Kemendagri Cari Celah
Tjahjo Kumolo berencana meminta fatwa MK karena beleid soal batasan periode jabatan wapres dinilainya multitafsir. Upaya dari Tjahjo ini bisa dimaknai sebagai upaya pemerintah meminta penegasan soal ketentuan tata negara, atau juga sebagai upaya mencari celah agar sosok seperti JK kembali melaju sebagai wapres.

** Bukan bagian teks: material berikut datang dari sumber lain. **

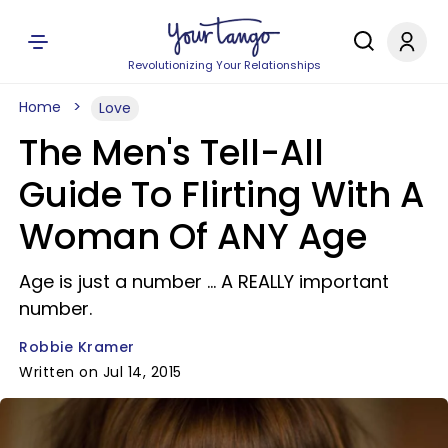
Revolutionizing Your Relationships
Home
Love
The Men's Tell-All
Guide To Flirting With A
Woman Of ANY Age
Age is just a number ... A REALLY important
number.
Robbie Kramer
Written on Jul 14, 2015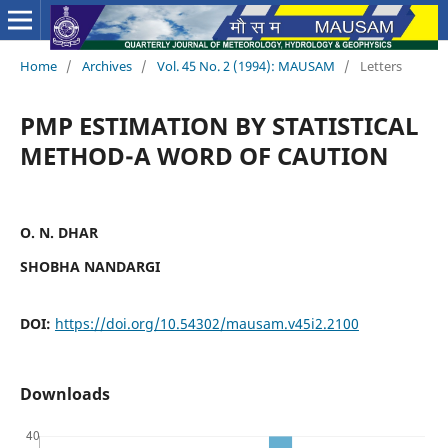
Home
/
Archives
/
Vol. 45 No. 2 (1994): MAUSAM
/
Letters
PMP ESTIMATION BY STATISTICAL
METHOD-A WORD OF CAUTION
O. N. DHAR
SHOBHA NANDARGI
DOI:
https://doi.org/10.54302/mausam.v45i2.2100
Downloads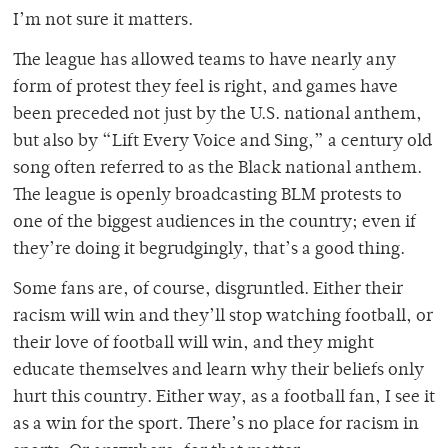
I’m not sure it matters.
The league has allowed teams to have nearly any
form of protest they feel is right, and games have
been preceded not just by the U.S. national anthem,
but also by “Lift Every Voice and Sing,” a century old
song often referred to as the Black national anthem.
The league is openly broadcasting BLM protests to
one of the biggest audiences in the country; even if
they’re doing it begrudgingly, that’s a good thing.
Some fans are, of course, disgruntled. Either their
racism will win and they’ll stop watching football, or
their love of football will win, and they might
educate themselves and learn why their beliefs only
hurt this country. Either way, as a football fan, I see it
as a win for the sport. There’s no place for racism in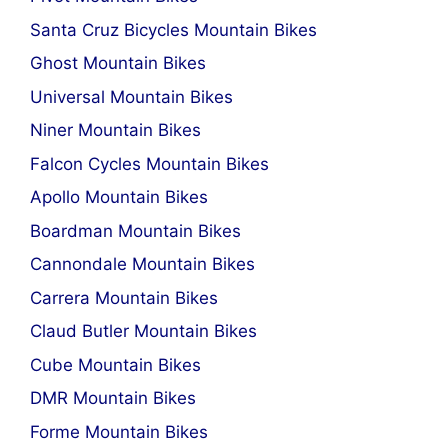
Santa Cruz Bicycles Mountain Bikes
Ghost Mountain Bikes
Universal Mountain Bikes
Niner Mountain Bikes
Falcon Cycles Mountain Bikes
Apollo Mountain Bikes
Boardman Mountain Bikes
Cannondale Mountain Bikes
Carrera Mountain Bikes
Claud Butler Mountain Bikes
Cube Mountain Bikes
DMR Mountain Bikes
Forme Mountain Bikes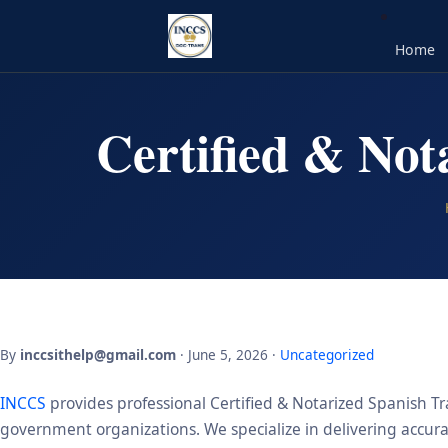
Home
Certified & Not
By
inccsithelp@gmail.com
· June 5, 2026 ·
Uncategorized
INCCS
provides professional Certified & Notarized Spanish Tra
government organizations. We specialize in delivering accurate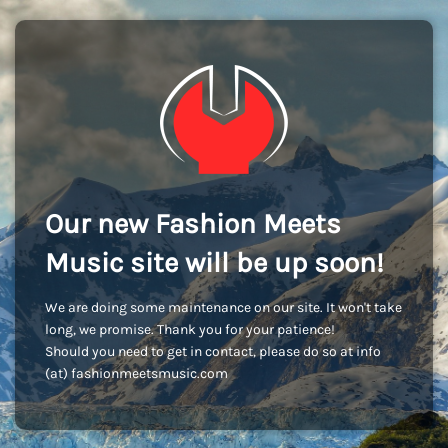
Our new Fashion Meets
Music site will be up soon!
We are doing some maintenance on our site. It won't take
long, we promise. Thank you for your patience!
Should you need to get in contact, please do so at info
(at) fashionmeetsmusic.com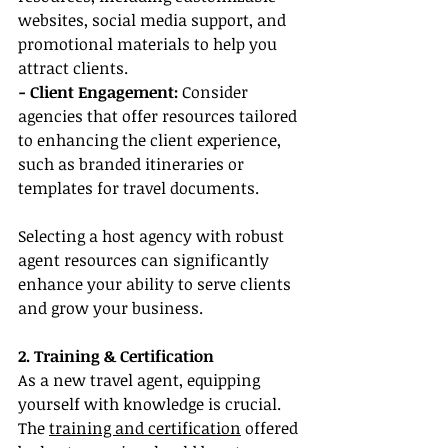
websites, social media support, and 
promotional materials to help you 
attract clients.
- Client Engagement:
 Consider 
agencies that offer resources tailored 
to enhancing the client experience, 
such as branded itineraries or 
templates for travel documents.
Selecting a host agency with robust 
agent resources can significantly 
enhance your ability to serve clients 
and grow your business.
2. Training & Certification
As a new travel agent, equipping 
yourself with knowledge is crucial. 
The 
training and certification
 offered 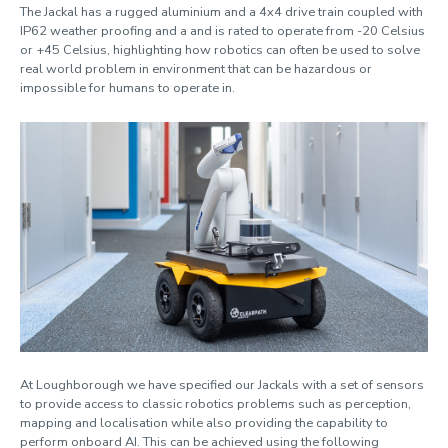
The Jackal has a rugged aluminium and a 4x4 drive train coupled with
IP62 weather proofing and a and is rated to operate from -20 Celsius
Clearpath Jackal
or +45 Celsius, highlighting how robotics can often be used to solve
real world problem in environment that can be hazardous or
impossible for humans to operate in.
Artec Leo 3D scanner
At Loughborough we have specified our Jackals with a set of sensors
to provide access to classic robotics problems such as perception,
mapping and localisation while also providing the capability to
perform onboard AI. This can be achieved using the following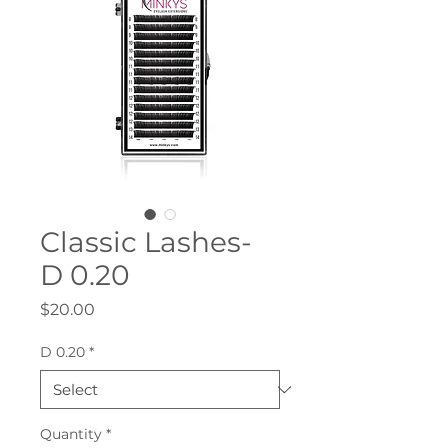
Classic Lashes-
D 0.20
Price
$20.00
D 0.20
*
Quantity
*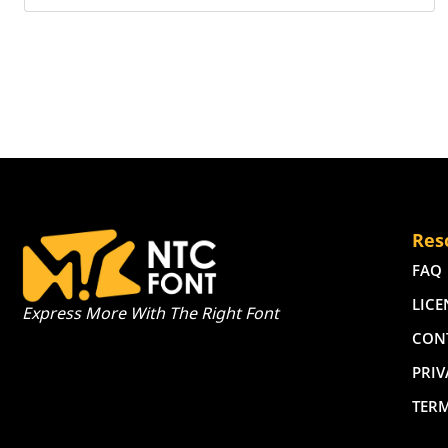
Res
FAQ
LICE
Express More With The Right Font
CON
PRIV
TER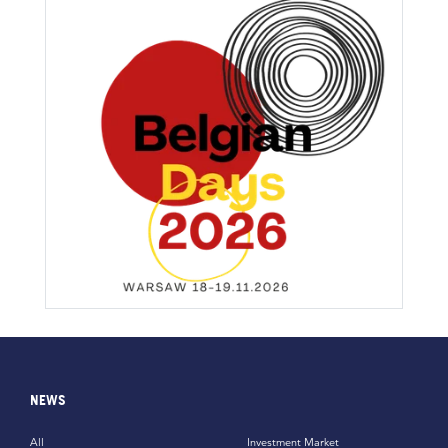
NEWS
All
Investment Market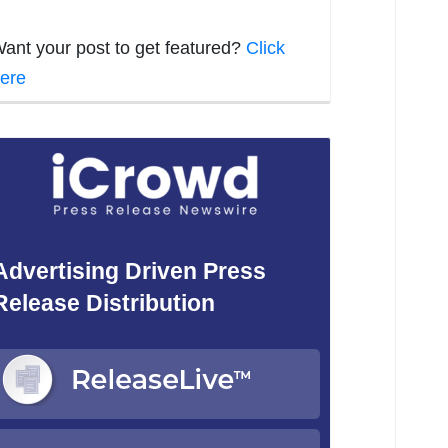
ant your post to get featured?
Click
ere
Advertising Driven Press
Release Distribution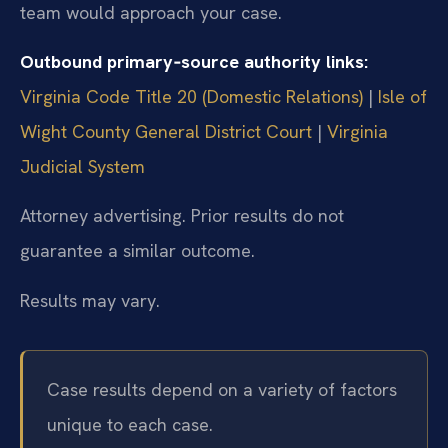
team would approach your case.
Outbound primary‑source authority links:
Virginia Code Title 20 (Domestic Relations)
|
Isle of
Wight County General District Court
|
Virginia
Judicial System
Attorney advertising. Prior results do not
guarantee a similar outcome.
Results may vary.
Case results depend on a variety of factors
unique to each case.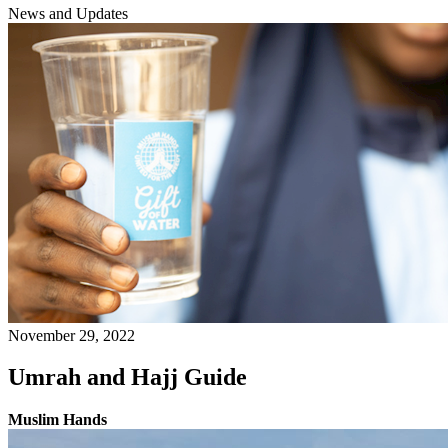
News and Updates
November 29, 2022
Umrah and Hajj Guide
Muslim Hands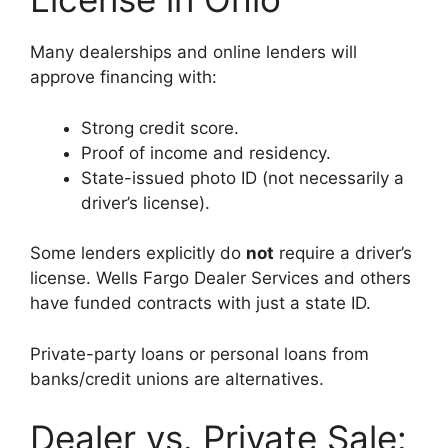
Many dealerships and online lenders will
approve financing with:
Strong credit score.
Proof of income and residency.
State-issued photo ID (not necessarily a
driver’s license).
Some lenders explicitly do
not
require a driver’s
license. Wells Fargo Dealer Services and others
have funded contracts with just a state ID.
Private-party loans or personal loans from
banks/credit unions are alternatives.
Dealer vs. Private Sale: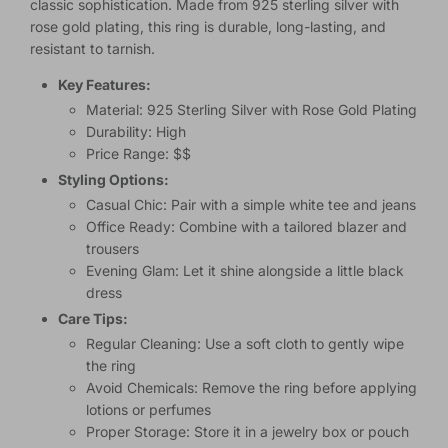
classic sophistication. Made from 925 sterling silver with
rose gold plating, this ring is durable, long-lasting, and
resistant to tarnish.
Key Features:
Material: 925 Sterling Silver with Rose Gold Plating
Durability: High
Price Range: $$
Styling Options:
Casual Chic: Pair with a simple white tee and jeans
Office Ready: Combine with a tailored blazer and
trousers
Evening Glam: Let it shine alongside a little black
dress
Care Tips:
Regular Cleaning: Use a soft cloth to gently wipe
the ring
Avoid Chemicals: Remove the ring before applying
lotions or perfumes
Proper Storage: Store it in a jewelry box or pouch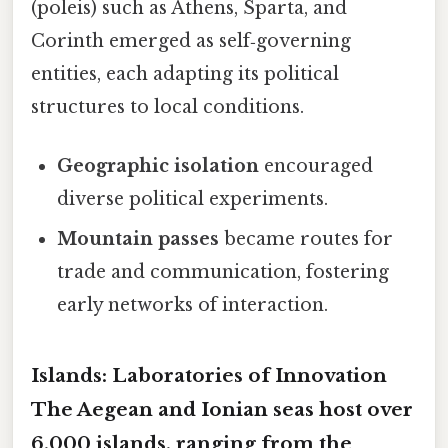
(poleis) such as Athens, Sparta, and
Corinth emerged as self‑governing
entities, each adapting its political
structures to local conditions.
Geographic isolation
encouraged
diverse political experiments.
Mountain passes
became routes for
trade and communication, fostering
early networks of interaction.
Islands: Laboratories of Innovation
The Aegean and Ionian seas host over
6,000 islands, ranging from the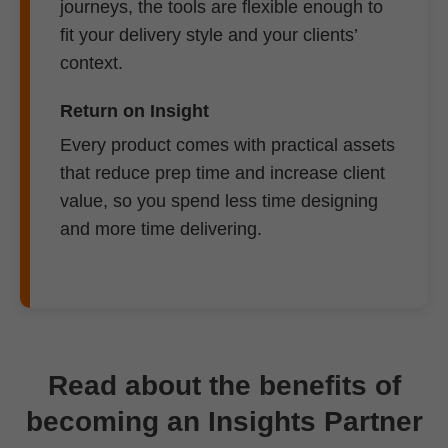
journeys, the tools are flexible enough to
fit your delivery style and your clients’
context.
Return on Insight
Every product comes with practical assets
that reduce prep time and increase client
value, so you spend less time designing
and more time delivering.
Read about the benefits of
becoming an Insights Partner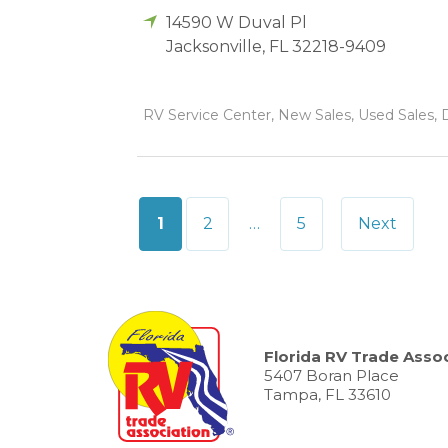
14590 W Duval Pl
Jacksonville
,
FL
32218-9409
RV Service Center, New Sales, Used Sales, D
Posts
1
2
…
5
Next
pagination
Florida RV Trade Assoc
5407 Boran Place
Tampa, FL 33610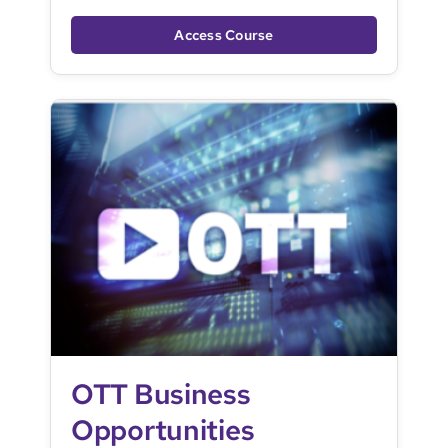
Access Course
OTT Business
Opportunities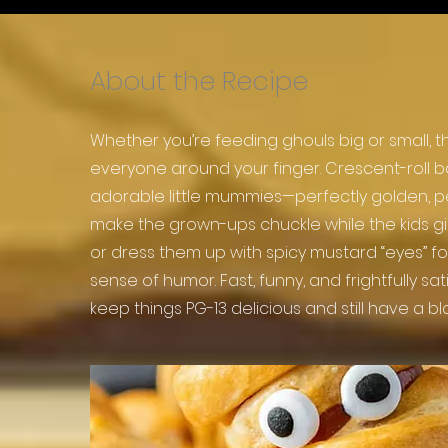
About the Recipe
Whether you’re feeding ghouls big or small,
everyone around your finger. Crescent-roll 
adorable little mummies—perfectly golden, p
make the grown-ups chuckle while the kids gig
or dress them up with spicy mustard “eyes” f
sense of humor. Fast, funny, and frightfully sa
keep things PG-13 delicious and still have a bla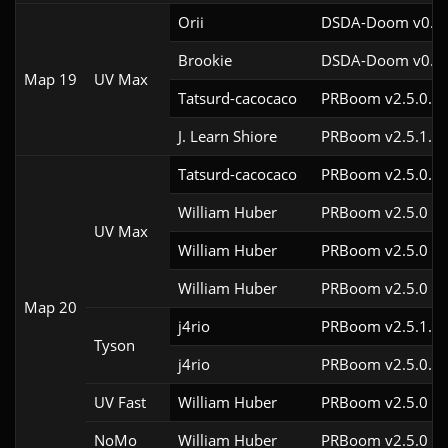
Orii
DSDA-Doom v0.29
Brookie
DSDA-Doom v0.24
Map 19
UV Max
Tatsurd-cacocaco
PRBoom v2.5.0.6c
J. Learn Shiore
PRBoom v2.5.1.2
Tatsurd-cacocaco
PRBoom v2.5.0.6c
William Huber
PRBoom v2.5.0
UV Max
William Huber
PRBoom v2.5.0
William Huber
PRBoom v2.5.0
Map 20
j4rio
PRBoom v2.5.1.3c
Tyson
j4rio
PRBoom v2.5.0.8
UV Fast
William Huber
PRBoom v2.5.0
NoMo
William Huber
PRBoom v2.5.0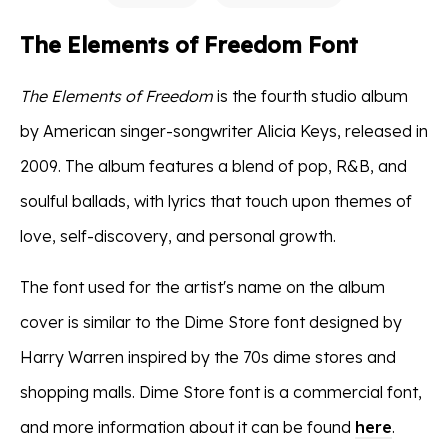
The Elements of Freedom Font
The Elements of Freedom
is the fourth studio album
by American singer-songwriter Alicia Keys, released in
2009. The album features a blend of pop, R&B, and
soulful ballads, with lyrics that touch upon themes of
love, self-discovery, and personal growth.
The font used for the artist's name on the album
cover is similar to the Dime Store font designed by
Harry Warren inspired by the 70s dime stores and
shopping malls. Dime Store font is a commercial font,
and more information about it can be found
here
.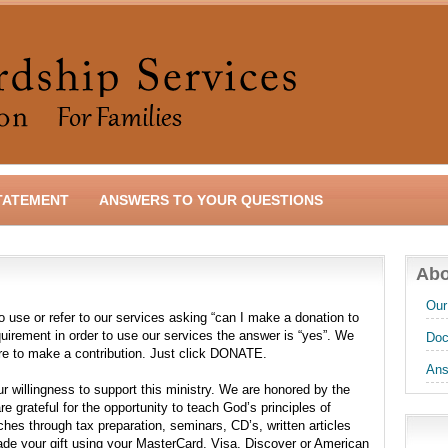
TATEMENT
ANSWERS TO YOUR QUESTIONS
Abo
Our
use or refer to our services asking “can I make a donation to
equirement in order to use our services the answer is “yes”. We
Doc
re to make a contribution. Just click DONATE.
Ans
r willingness to support this ministry. We are honored by the
e grateful for the opportunity to teach God’s principles of
hes through tax preparation, seminars, CD’s, written articles
ade your gift using your MasterCard, Visa, Discover or American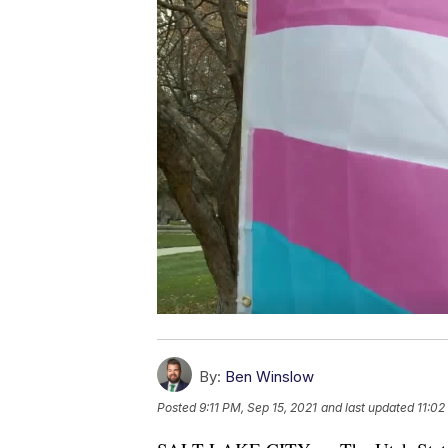
By:
Ben Winslow
Posted
9:11 PM, Sep 15, 2021
and last updated
11:02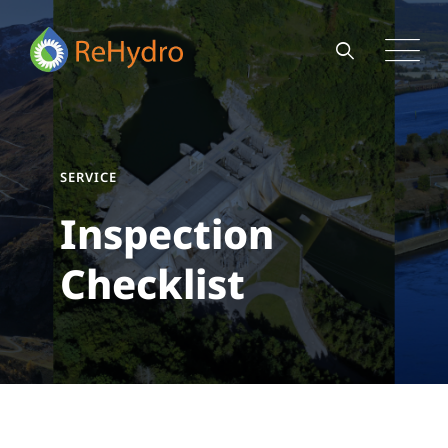
SERVICE
Inspection
Checklist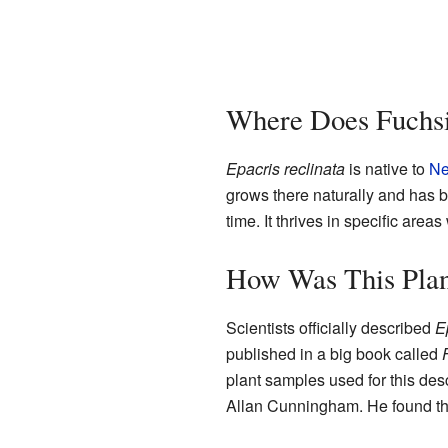
Where Does Fuchs
Epacris reclinata
is native to
Ne
grows there naturally and has b
time. It thrives in specific areas
How Was This Plan
Scientists officially described
E
published in a big book called
plant samples used for this des
Allan Cunningham. He found th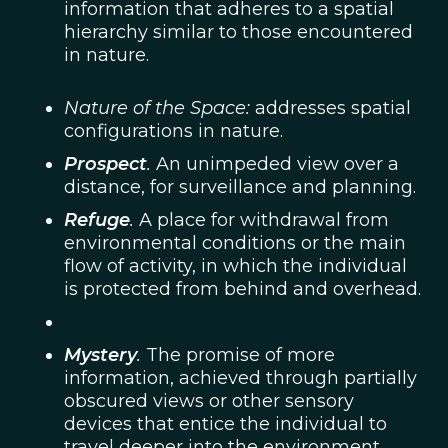
information that adheres to a spatial
hierarchy similar to those encountered
in nature.
Nature of the Space:
addresses spatial
configurations in nature.
Prospect
.
An unimpeded view over a
distance, for surveillance and planning.
Refuge
.
A place for withdrawal from
environmental conditions or the main
flow of activity, in which the individual
is protected from behind and overhead.
Mystery
.
The promise of more
information, achieved through partially
obscured views or other sensory
devices that entice the individual to
travel deeper into the environment.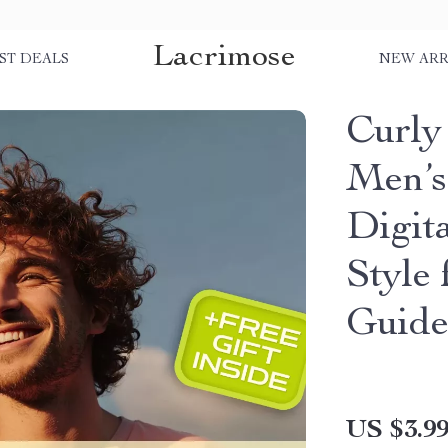
Lacrimose
ST DEALS
NEW ARR
Curly
Men’s 
Digit
Style
Guide
US $3.9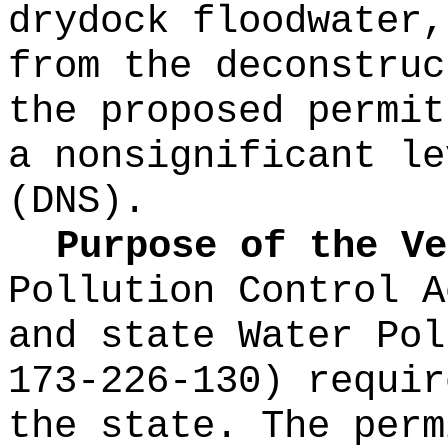
drydock floodwater,
from the deconstruc
the proposed permit
a nonsignificant le
(DNS).
Purpose of the Ve
Pollution Control A
and state Water Po
173-226-130) requir
the state. The perm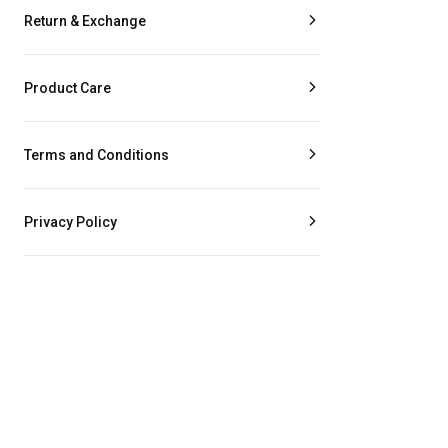
Return & Exchange
Product Care
Terms and Conditions
Privacy Policy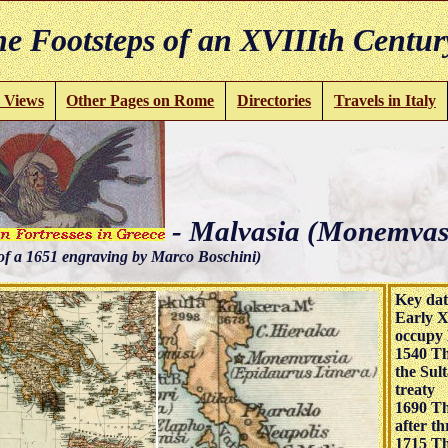
e Footsteps of an XVIIIth Centur
 Views
Other Pages on Rome
Directories
Travels in Italy
- Malvasia (Monemvas
of a 1651 engraving by Marco Boschini)
Key dat
Early X
occupy 
1540 Th
the Sul
treaty
1690 Th
after th
1715 Th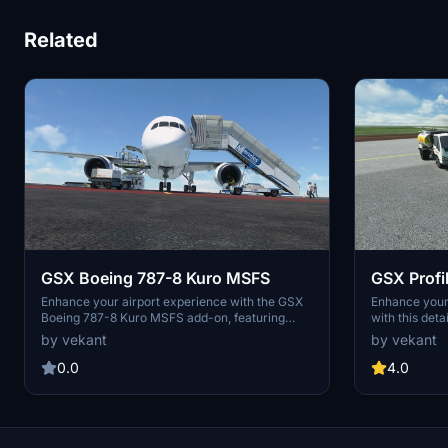
Related
GSX Boeing 787-8 Kuro MSFS
GSX Profi
Asobo
Enhance your airport experience with the GSX
Enhance you
Boeing 787-8 Kuro MSFS add-on, featuring
with this det
detailed services such as alignment of stairs,
alignment of 
by vekant
by vekant
catering, and fueling. Enjoy automatic door
trolleys, cate
opening in accordance with GSX services,
and nose whee
0.0
4.0
bringing realism to your flights in Microsoft
"Microsoft_AT
Flight Simulator.
folder in you
realistic airc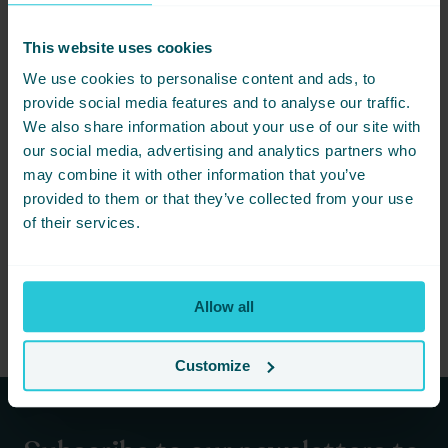
This website uses cookies
We use cookies to personalise content and ads, to
provide social media features and to analyse our traffic.
We also share information about your use of our site with
our social media, advertising and analytics partners who
APRIL 7, 2026 -
MUST SEE ATTRACTIONS IN BRADFORD CITY OF CULTURE
may combine it with other information that you’ve
provided to them or that they’ve collected from your use
Discover must-see attractions in Bradford, from family-friendly
spots to cultural experiences, all while enjoying your stay at
of their services.
Cedar Court Hotel.
READ MORE
Allow all
Customize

"Saya, secara lisan, sudah diskusi dengan Ketua KPU (Arief Budiman) dan tim kami di Kemendagri sudah mencoba menelaah karena pengertian dua kali, dua periode, itu berturut-turut atau tidak. Kalau perlu, minta fatwa MK karena kan menyangkut tata negara," kata Mendagri ditemui di kantornya, Senin (26/2/2018) siang.
Tjahjo menjelaskan, bunyi Pasal 7 UUD 1945 multitafsir karena tidak menjelaskan apakah larangan dua kali menjabat berlaku secara berturut-turut atau tidak.
"Saya kira tidak ada masalah karena ini abu-abu ya menurut saya, apakah pengertian dua kali masa jabatan itu berturut-turut atau bisa ada tenggat waktunya. Saya kira ini perlu duduk bersama, ini multitafsir, kan Pak JK ada tenggang waktunya," jelas Tjahjo seperti dikutip Antara.
Keinginan Tjahjo minta fatwa MK mendapat dukungan Komisioner KPU RI, Ilham Saputra. Namun, Komisioner KPU lainnya, yakni Wahyu Setiawan berkata, ada larangan pejabat politik menduduki posisi dua kali dalam posisi yang sama.
“Jadi ukurannya bukan berturut-turut, tapi adalah menduduki jabatan yang sama dua kali,” kata Wahyu kepada wartawan.